DIRT Article May 2004
Best Advice on Weeds: Get a Grip!
It amuses me to see how carried away people get about weeds. A Jewish client years ago told me he used to feel discriminated against because he was the only Jew in a primarily Christian neighborhood. Later he felt greater discrimination because of the weeds in his front yard. It appears that weeds affect people’s basic psyche. Often, all that needs to be done to solve the weed problem is to pull out the lawn mower, especially in the late winter and early spring when henbit and other cool season weeds are flourishing. Henbit is a beautiful wildflower but if you don’t like it, mow it. It is certainly not one to get all in a tizzy about. Henbit, dandelions and clover are all actually useful herbs. See Herbs for Texas for those details.
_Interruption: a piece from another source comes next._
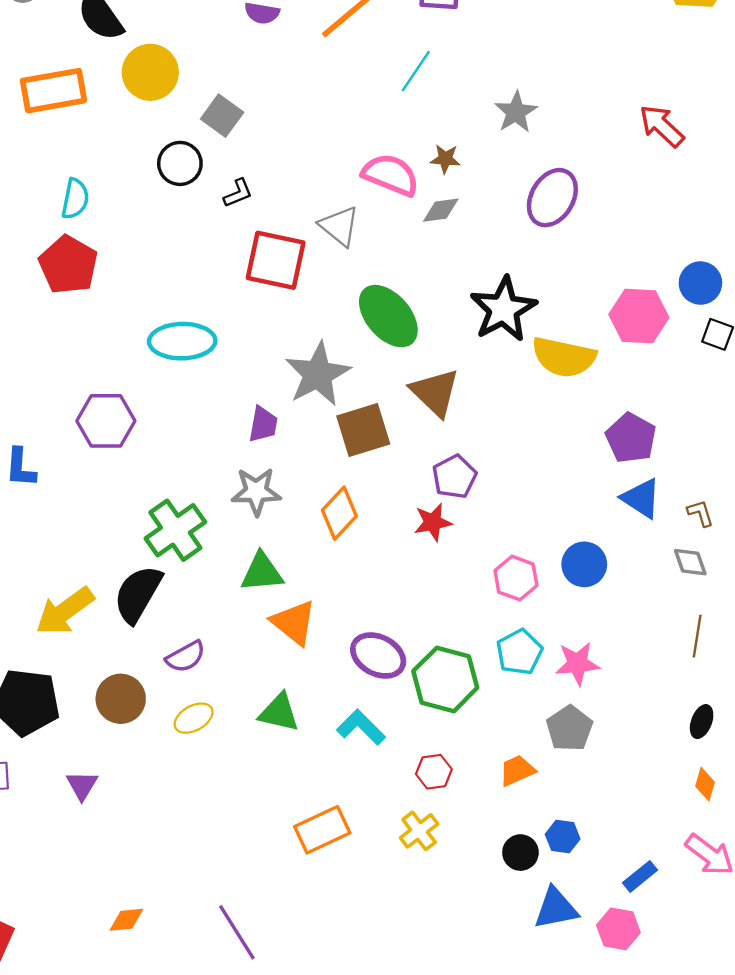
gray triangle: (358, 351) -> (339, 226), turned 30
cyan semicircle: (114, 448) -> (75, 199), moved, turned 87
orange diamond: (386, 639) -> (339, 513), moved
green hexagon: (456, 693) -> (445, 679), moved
Other weeds that show up about the same time as henbit in the winter and early spring are rescue grass, dandelions, poa annua and clover. These and others can be spot sprayed with vinegar on a warm sunny day. See the formula at the end of this column for my latest recommendation. Here is a good tip for better overall weed control. Mark your calendars for next year between Christmas and New Year’s to spray the vinegar solution as the young winter weeds are first starting to grow. The kill is almost total and the vinegar sprayed at this time does not hurt the summer grasses in any way. Vinegar is beneficial to fertility as it enters the soil.
Corn gluten meal is still my primary natural “weed and feed” recommendation but it only works if it is put out before the weeds germinate, if we are lucky to have good weather and it doesn’t stay wet for a long period after the material has been applied. Pick the best date before the weeds germinate. Apply the corn gluten meal, water in well and then hope for a week or two of dry weather.
Another important point to understand about vinegar is that some of the vinegar products on the market are unacceptable in an organic program. This was a surprise to me when it was first mentioned by one of the Ground Crew members. Some products are made from acetic acid and thus are petroleum based. These are unacceptable in an organic program. The white vinegars, either 10% or 20% should be made from grain alcohol, not diluted 99% acetic acid. Of course natural vinegars, the apple cider and other fruit vinegars, are perfectly acceptable for other uses but not strong enough to have herbicidal value in most cases unless something else is added to the vinegar. Unfortunately some of the main brands of organic products are using this unacceptable form of vinegar. One that is using the acceptable form of vinegar and is easy to find at this point is the Nature’s Guide product.
Some commercial contractors are using a fatty acid product called Scythe; it seems to be working as well or better than the vinegar in some cases, so give that a try if you haven’t already.
Natural Herbicide: Per 1 gallon of 10% vinegar (from grain alcohol, not acetic acid), add 2 ounces of orange oil and 1 teaspoon of liquid soap.